Sweet corn freezes beautifully. You won't be disappointed. Natural sugars in sweet corn turn to sticky starch quickly after ripening. At BERRY HILL FRUIT FARM we strive to pick our sweet corn daily at its peak ripeness.
Husk, de-silk and wash cobs. Blanch four to five cobs at a time in boiling water for no more than seven minutes, three minutes blanching will do if you are freezing just the corn kernels. Plunge blanched cobs in icy cold water to cool quickly. Freeze cobs whole, wrapped in freezer paper or freezer bags. You may want to cut the kernels off the cob for freezing in bags. I push the end of the cob in the hole of a bundt cake pan and cut the kernels off so that they fall into the pan. An electric knife works great for this.
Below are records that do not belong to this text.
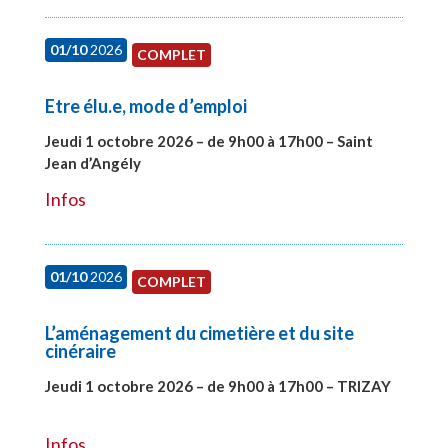
01/10
2026
COMPLET
Etre élu.e, mode d’emploi
Jeudi 1 octobre 2026 – de 9h00 à 17h00 – Saint
Jean d’Angély
#28130
Infos
01/10
2026
COMPLET
L’aménagement du cimetière et du site
cinéraire
Jeudi 1 octobre 2026 – de 9h00 à 17h00 – TRIZAY
#28151
Infos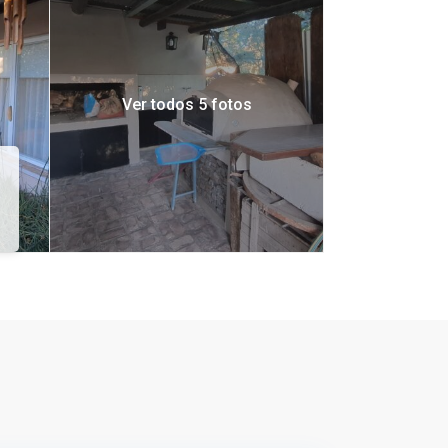
Ver todos 5 fotos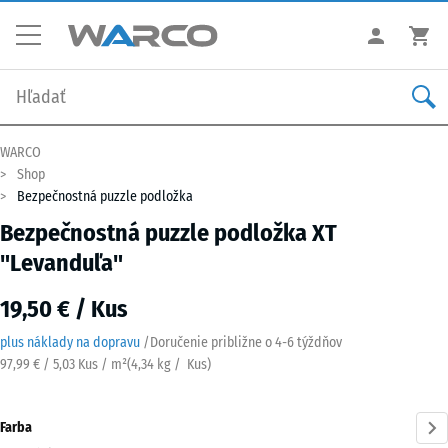
WARCO
Shop
Bezpečnostná puzzle podložka
Bezpečnostná puzzle podložka XT
"Levanduľa"
19,50 € / Kus
plus náklady na dopravu
/
Doručenie približne o
4-6 týždňov
97,99 € / 5,03 Kus / m²
(
4,34
kg
/ Kus)
Farba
WHAT TO DO WITH FROZEN CORN
When cooking corn-on-the-cob, thaw before simmering or steaming. This preserves the flavour and the texture of the corn. Frozen kernel corn may be used in any recipe that calls for corn niblets.
Pepper Niblets Corn
3 C. frozen corn kernels
1 medium red bell pepper
1 onion chopped
1 1/2 C. freezer tomato sauce or can of crushed tomatoes
½ tsp. sugar
2 tsp. olive oil
¼ tsp. ground rosemary
oregano or marjoram
salt and pepper
Saute onion and pepper until soft. Add tomatoes, sugar, salt, pepper, and herbs. Add corn and stir until heated through. This recipe tastes even better when made ahead and re-heated.The kids will love you!
GREEN & WAX BEANS
Beans are easy and economical to freeze. Choose tender, freshly picked beans in season from BERRY HILL FRUIT FARM. Top and tail the beans while the water in your blancher boils.
Place two large hand-fulls of beans in the boiling water. Count three minutes after the water returns to a boil. Plunge drained beans in ice water to cool. Drain again on a large absorbent towel and dry beans off a bit. Freeze beans in small or medium-sized freezer bags, squeezing out the excess air.
WHAT TO DO WITH FROZEN BEANS
Steam or simmer frozen beans until done the way you prefer. Add a pat of butter and a shake of Mrs. Dash seasonings. These are delicious with a roast beef dinner.
Try this recipe for a special occasion.
Green Beans with Toasted Almonds
1 larger bag of frozen green beans,
1 tbsp. olive oil
1 tbsp. butter
Toasted slivered or sliced almonds, for garnish
Cook green beans 5 (or more) minutes in 1-inch boiling water, covered. Drain beans and return pan to heat.
Add oil and butter to the pan. Toss beans in oil and melted butter. Season the beans with a little salt and transfer to a serving plate.
Garnish green beans with toasted slivered or sliced almonds. Great for guests!
For flavour, there's nothing like home canned tomatoes. Tomatoes are just not the same from the freezer. Tomato sauce, on the other hand, freezes very well. Try this tasty tomato sauce in stews, soups, casseroles or as a base for pasta sauce.
Freezer Tomato Sauce
10 lbs. firm, ripe tomatoes, peeled and chopped (about 20 large)
5 cloves of minced garlic
2-4 tbsp. sugar
2 tsp. salt
½ tsp. fresh ground pepper
In a 8-10 quart non-aluminum pan, combine ingredients, bring to a boil, and simmer uncovered for 20 minutes. Cool before you puree into a sauce. I use a food mill, but a blender or food processor will work too. Ladle sauce into containers, label and freeze.
To peel tomatoes: Dip clean tomatoes in boiling water for a short time until skins split. Then dip in cold water to cool. Peels should slip off in your hands.
HOW TO USE FREEZER TOMATO SAUCE
For Soups: Add water, cooked ground beef or chicken or a can of beans, vegetables & herbs (celery, parsley, carrots, leeks, cabbage, frozen green beans), boullion, salt and pepper. Add noodles, rice or barley. Simmer and serve with crusty bread for a tasty, portable meal.
For Stew: Pour sauce and a little extra water over stewing beef, onion, celery, potatoes and seasonings (your own of from a package). Cook in slow cooker 6-8 hours.
For Pasta: Add cooked ground beef or meatballs to sauce. Add Italian herbs and sautéed onions, and vegetables if desired. Simmer until the sauce is the right consistancy. Serve over pasta with grated Parmesan cheese.